29th May 2015 14:41
LONDON (Alliance News) - Oil and gas explorer Afren PLC on Friday said it has secured a higher-than-anticipated funding commitment from its noteholders, as it said revenue and its operating cash flow in the first quarter of 2015 dropped sharply year-on-year.
Afren said that holders of its 2016, 2019 and 2020 notes have agreed to subscribe for new senior notes up to the maximum permitted level of USD369 million, USD93 million more than the company had announced it would received in net cash proceeds at the end of April.
The company will use the proceeds to refinance the interim funding deal it announced in March, to fund the development of its core producing assets, and for general working capital purposes.

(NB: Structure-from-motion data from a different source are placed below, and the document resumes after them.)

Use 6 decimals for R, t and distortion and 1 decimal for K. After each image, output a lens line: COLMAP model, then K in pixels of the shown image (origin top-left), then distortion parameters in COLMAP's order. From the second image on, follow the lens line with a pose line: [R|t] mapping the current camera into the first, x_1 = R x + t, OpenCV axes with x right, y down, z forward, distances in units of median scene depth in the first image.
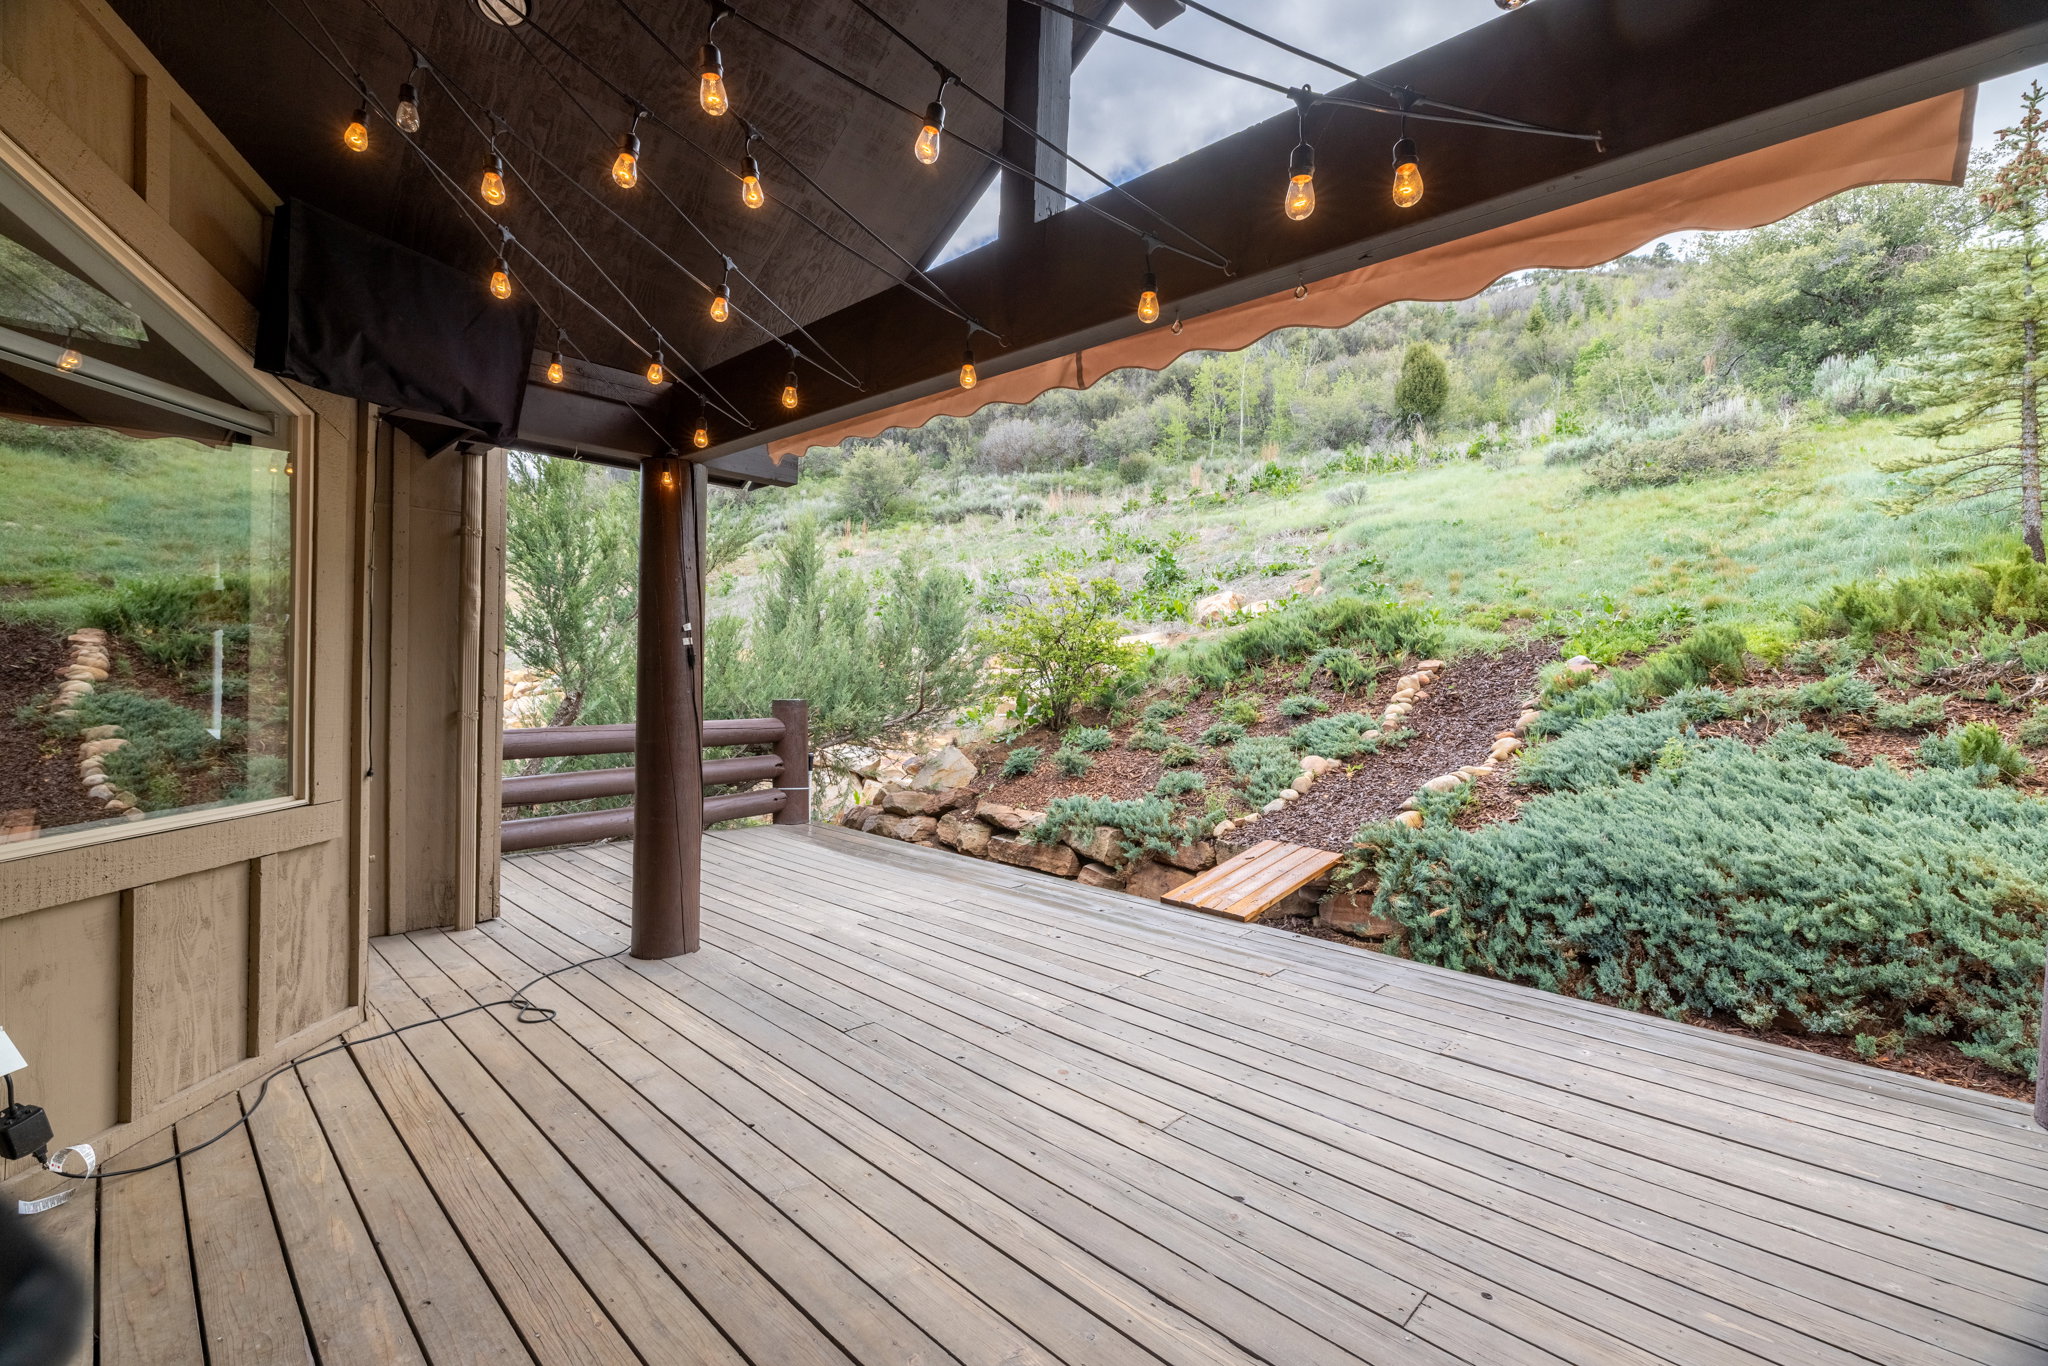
lens RADIAL K [[885.5, 0, 1021.2], [0, 885.5, 678.9], [0, 0, 1]] dist [0.000870, -0.000093]
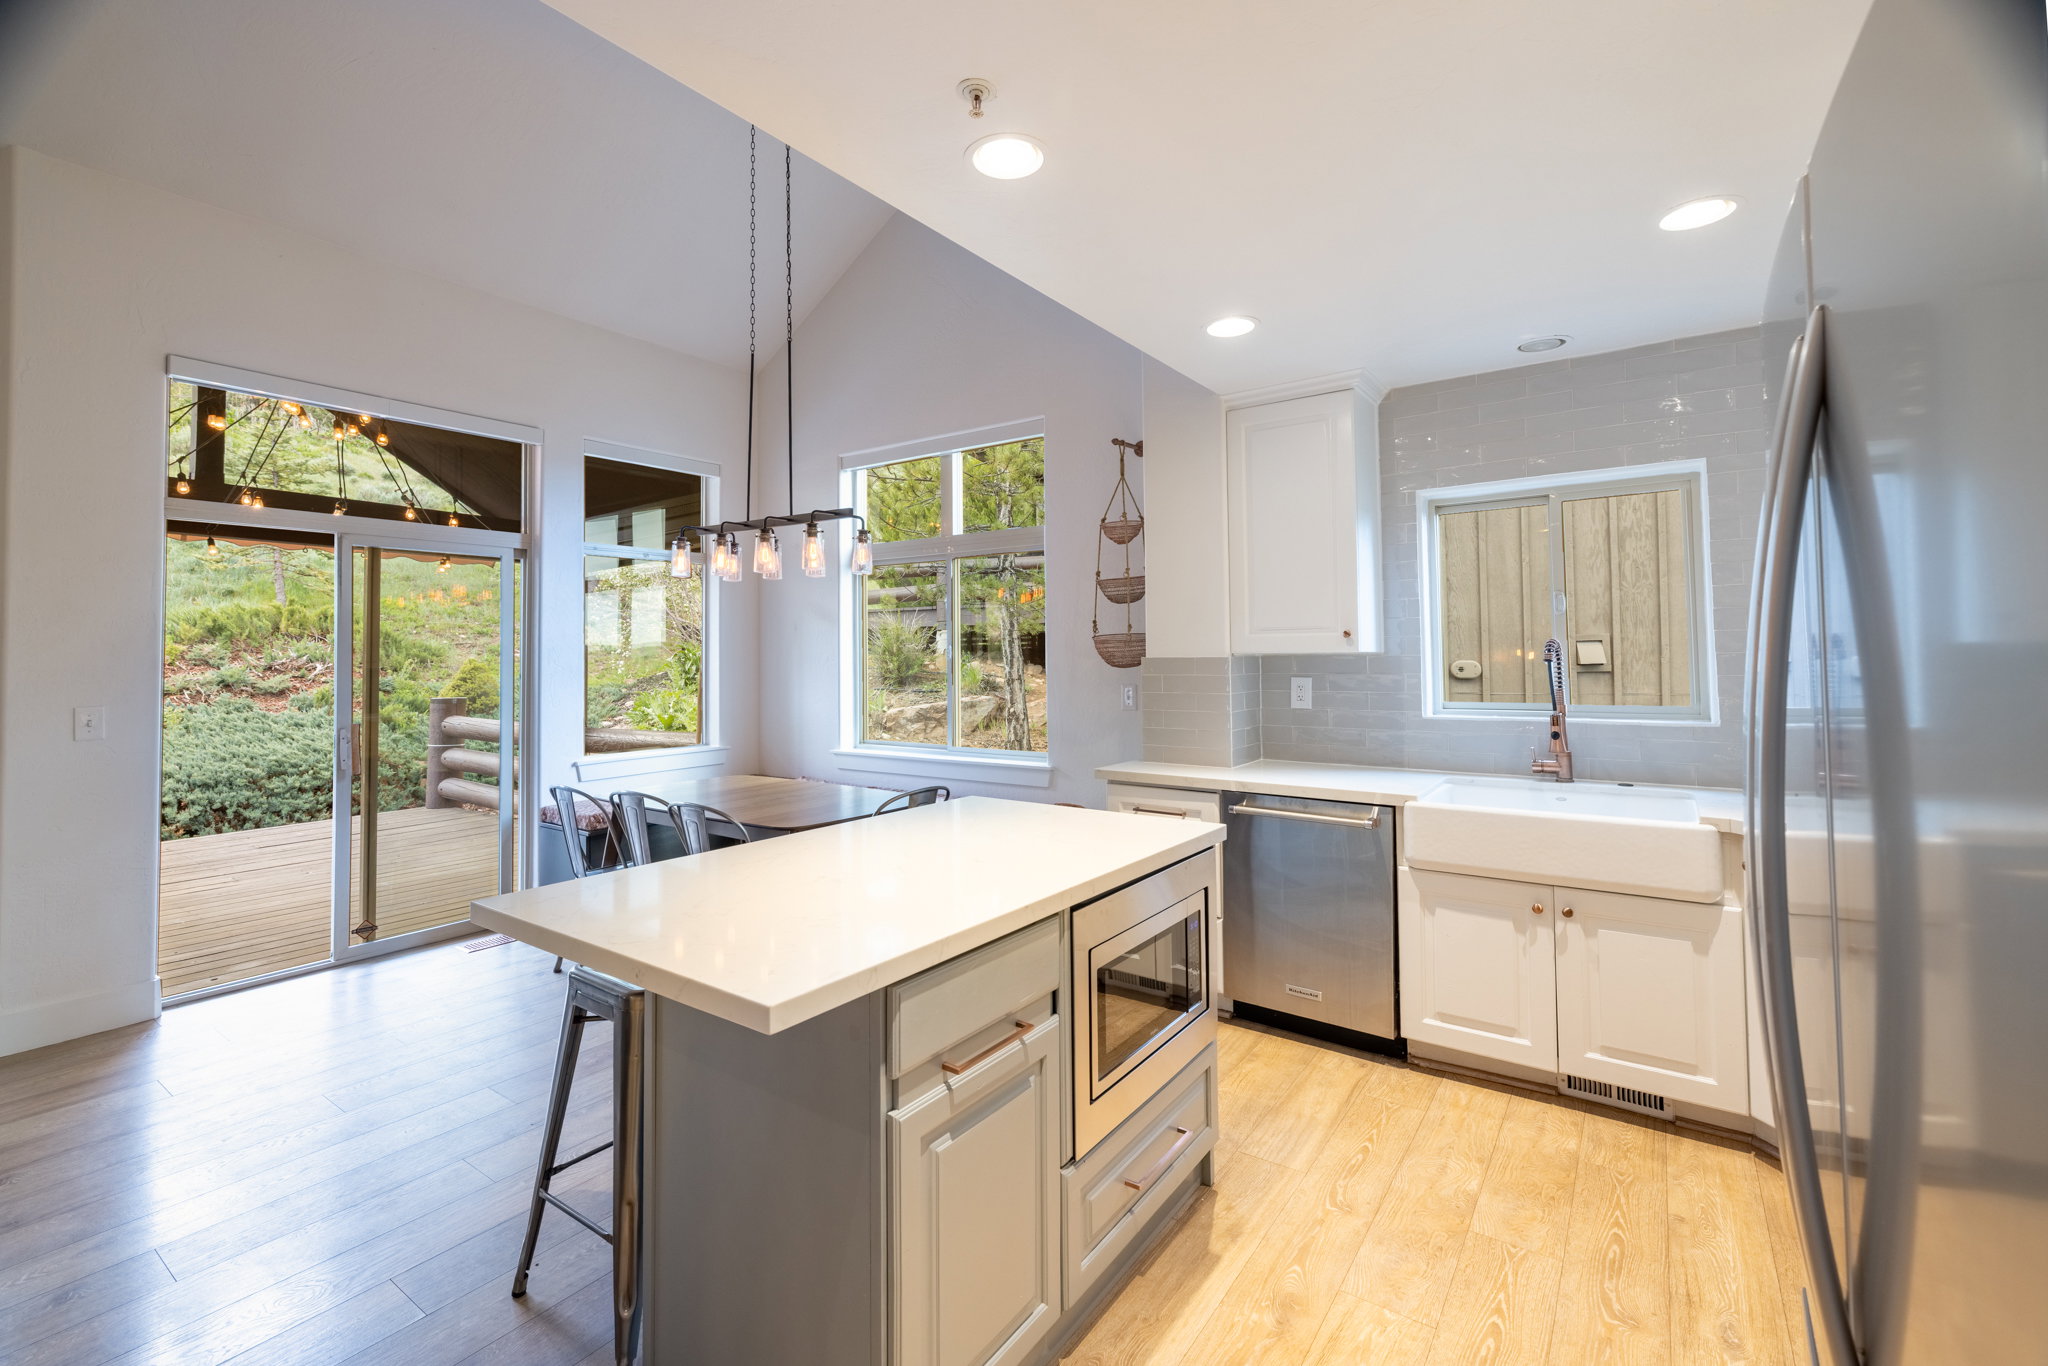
lens RADIAL K [[877.5, 0, 1012.0], [0, 877.5, 666.4], [0, 0, 1]] dist [0.001406, 0.000146]
pose [[-0.153410, -0.027660, 0.987775, -1.323176], [0.016300, 0.999401, 0.030517, -0.039095], [-0.988028, 0.020783, -0.152867, -0.348213]]
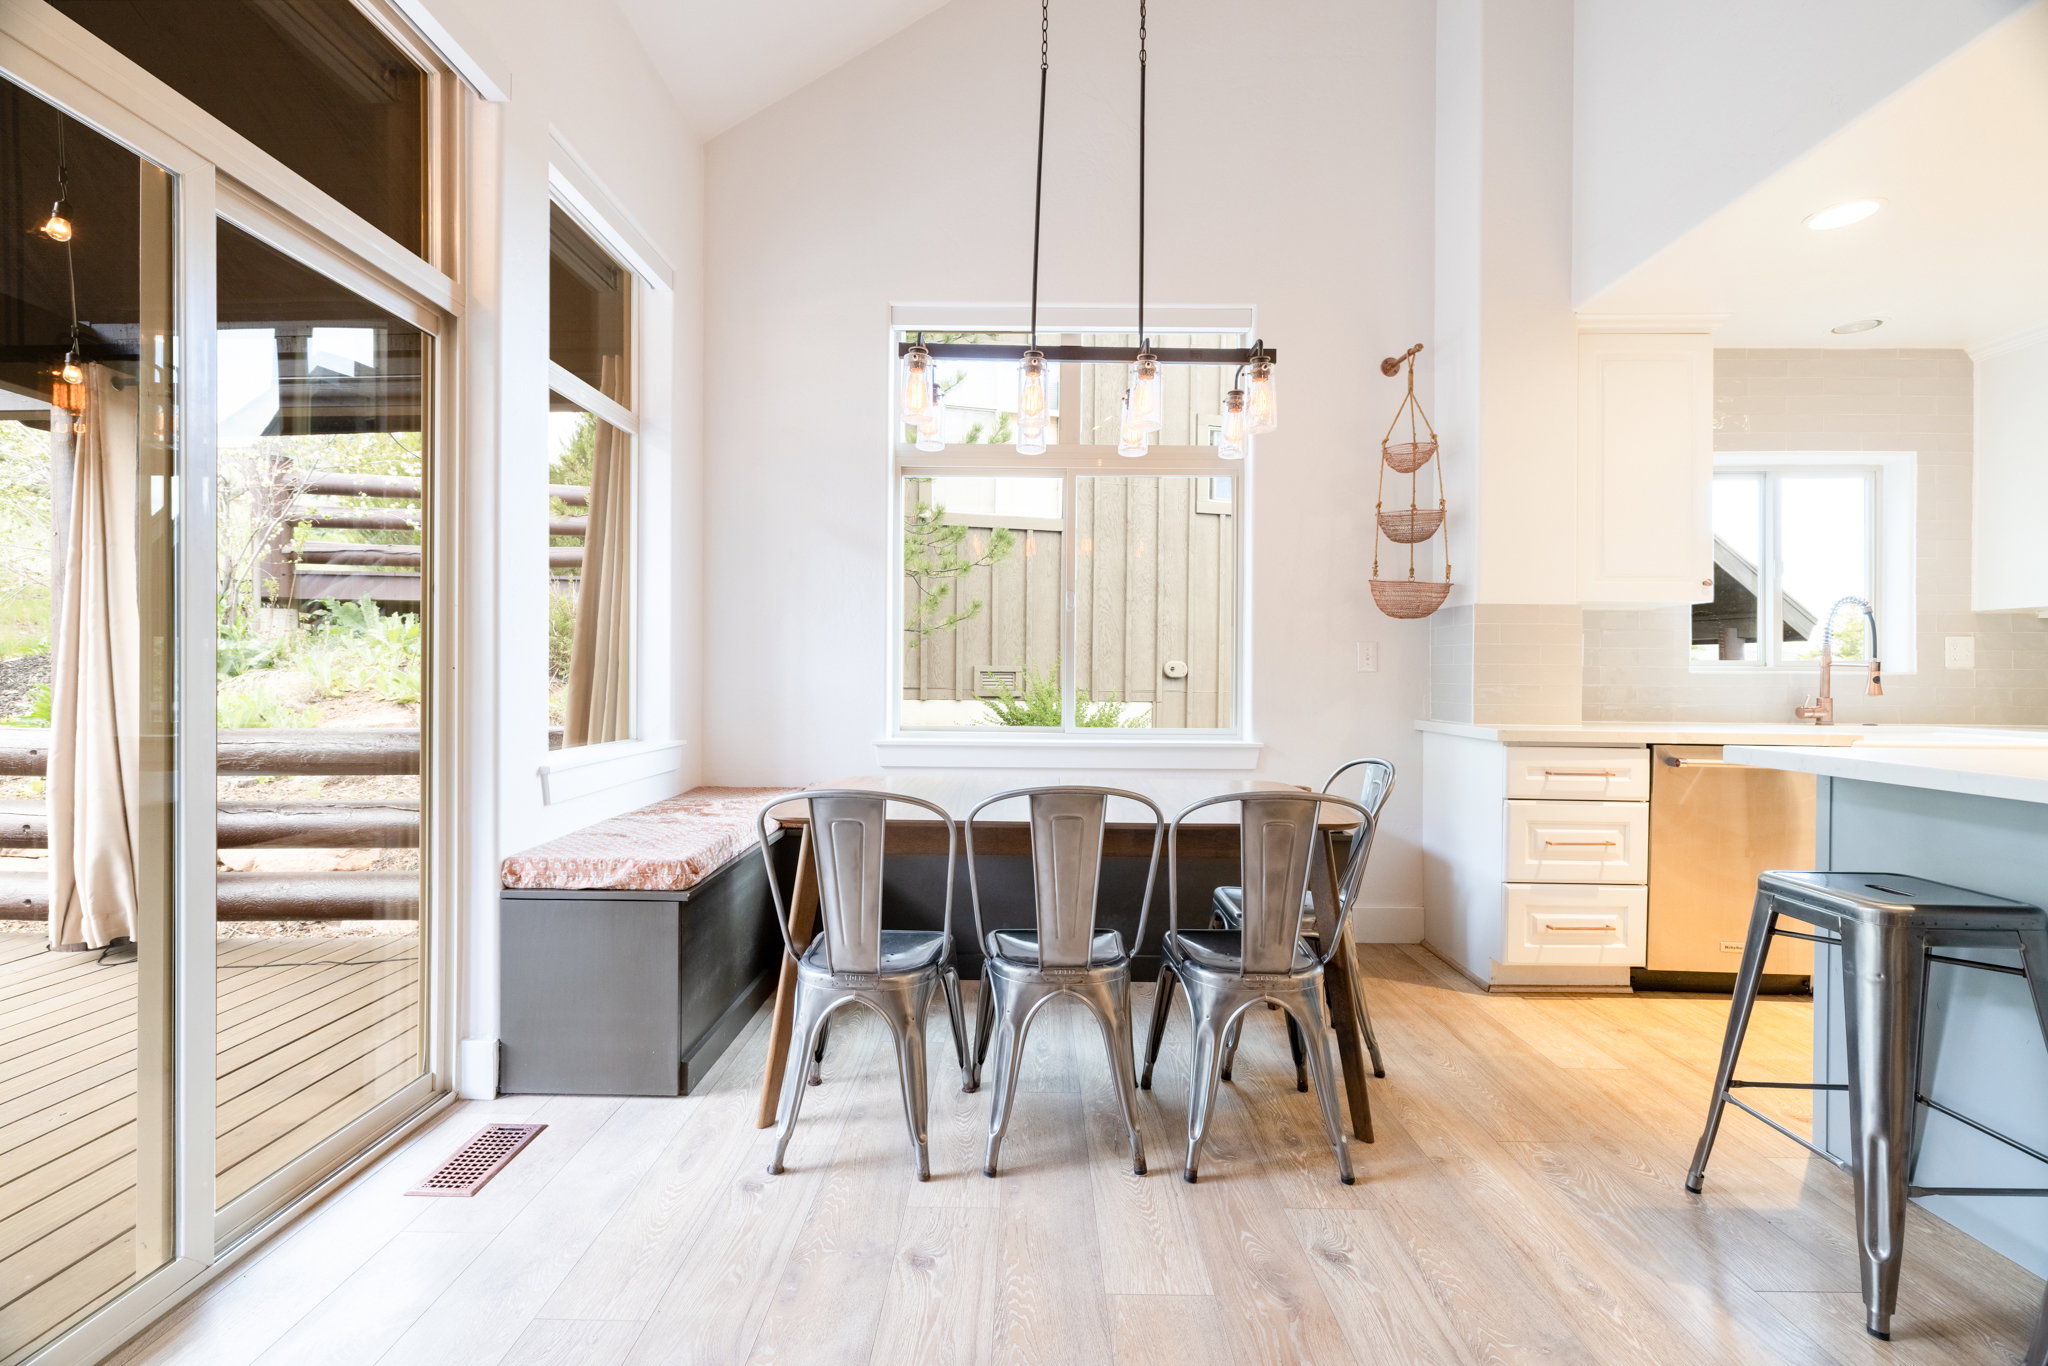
lens RADIAL K [[882.8, 0, 1024.8], [0, 882.8, 686.3], [0, 0, 1]] dist [0.006332, 0.000079]
pose [[-0.691124, -0.032321, 0.722013, -0.771405], [-0.013909, 0.999409, 0.031425, 0.032649], [-0.722602, 0.011677, -0.691165, 0.179883]]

In a separate statement, Afren said it made a USD48.1 million pretax loss in the first quarter of 2015, swinging from a USD55.8 million profit a year earlier as revenue fell sharply to USD130.3 million from USD269 million, with its operating cash flow prior to working capital movements down to USD59.1 million from USD169.1 million.
The loss was also caused by finance costs rising to USD34.2 million from USD19.9 million and administrative costs leaping to USD32.2 million from USD6.4 million due to the company's recapitalisation, partially offset by a higher foreign exchange gain in the period.
Afren also booked USD26.5 million in impairments against its exploration and evaluation assets, compared to only USD600,000 a year earlier.
Average net production in the quarter was 36,035 barrels of oil per day, in line with the company's expectations for 2015, but the fall in revenue was driven by lower realised oil prices in the quarter and production liftings from the Ebok project in Nigeria used to settle a net profit interest liability.
For the full year, production is expected to be around 23,000 to 32,000 barrels of oil per day, which has been reduced due to lower-than-expected production from Ebok.
The company achieved an average price of USD48 per barrel in the quarter, less than half of the USD106.5 million achieved a year earlier.
In 2015, Afren said it will spend around USD400 million in capital expenditure, focused on existing operations in Nigeria.
"Afren has delivered a solid first-quarter result despite the continuing low oil price and additional NPI liftings from Ebok. We have already significantly curtailed immediate capital expenditure and are now working with our partners to optimise forward investment in development projects in Nigeria," said Chief Executive Alan Linn.
Afren shares were up 0.3% to 3.04 pence per share late Friday afternoon.